Ducks and Bass
Last week-end brought unseasonably warm temperatures to Sunset Country and was too much to resist the temptation to head onto the lake.
A buddy of mine had recently been on the water doing a bit of scouting for waterfowl and fishing. The report was one to get excited about as several ducks were seen rafting up and the bass had made their way to the wintering holes.
The temperatures were expected to climb into the mid 70’s on Friday and a plan was quickly developed. I was going to hit the water at first light looking for waterfowl and we would jump into the bass boat in the afternoon and chase smallies.

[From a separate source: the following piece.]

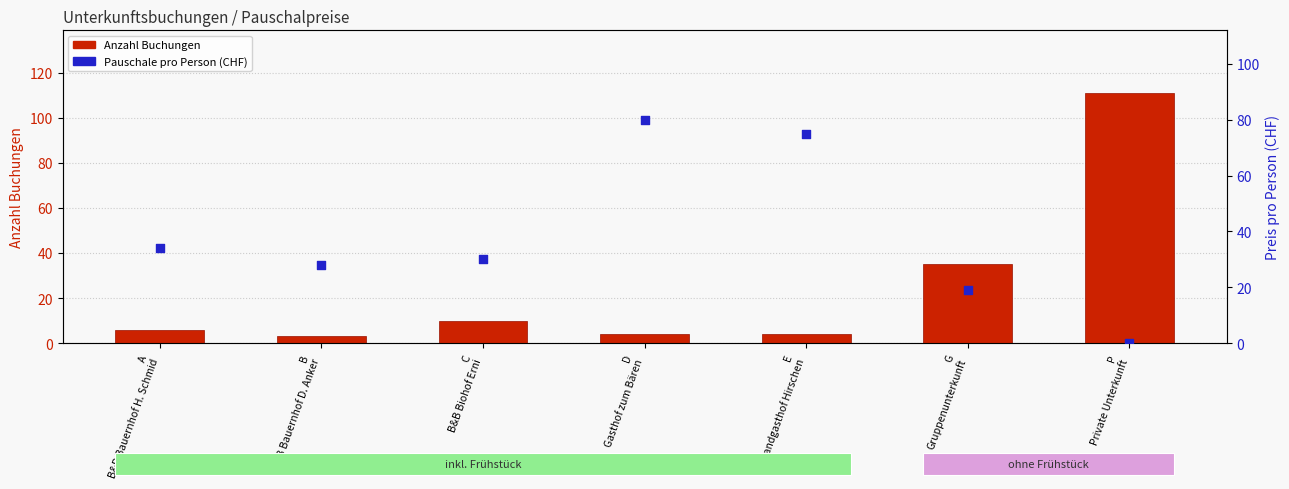

What is the total value across all series at A
B&B Bauernhof H. Schmid?

40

Friday morning, we headed to the area that my buddy saw the ducks the previous day and to our disappointment, only a handful of ducks were bumped. We continued to search for our quarry and just as I was about to head for home, I saw what we were looking for. In a bay choked with wildrice, I could see a huge raft of ringnecks. Only when the raft lifted in 3 groups did I fully realize the size of the flock as approximately 3000 ringnecks took flight.

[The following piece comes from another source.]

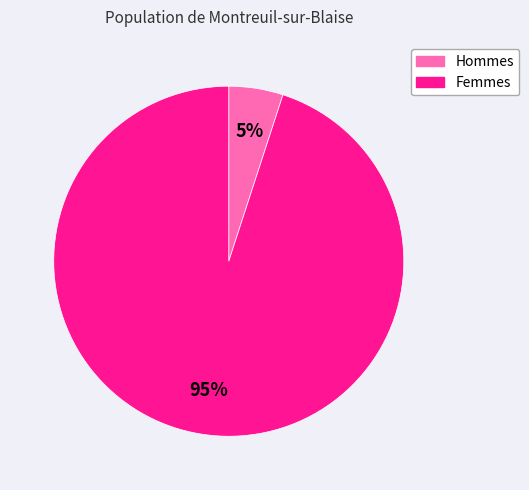

To the nearest percent, what is the difference between the largest and smallest slice percentages?

90%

We headed to the area and threw out approximately 2 dozen decoys, leaving a large hole in the middle where a mojo floater bluebill decoy was placed. As we were hiding the boat, the ringers were already returning to their resting place and I had a feeling that we were in for something special. The boat was hid on the opposite side of the island and as I approached the blind, several birds were already landing in the dekes.
The action was as fast and furious as I’ve ever seen in my waterfowl experience and a limit of fat Northern ringnecks were harvested in 15 minutes or so. The action was so impressive that we sat and watched the show in awe for several minutes after filling our limit.
In the afternoon, we jumped into the BassCat and headed for some offshore humps in search of fall football smallies. With water temperatures hovering in the upper 40’s, there was zero doubt that the deep smallie bite would be going. We caught several beauty smallies in 23-28 feet of water where a Northland slurp jig tipped with 5 inch white plastic minnow bait was the deal. There is nothing more exciting than watching a big bass rise 5 or more feet to crush your bait and this scenario occurred several times during the afternoon. The afternoon produced a nice 20 inch smallie and a bonus 25 inch walleye, however the fish took second stage to the smile on my son Aidan’s face as he boated more bass than one could count.
I can’t imagine how the day could have been more perfect...a perfect October day in Sunset Country making memories with family!
A severe cold front is expected to push into the region on Thursday and I’m hoping that the peak waterfowl migration will occur this week-end. One thing for sure is that I will be there, just in case!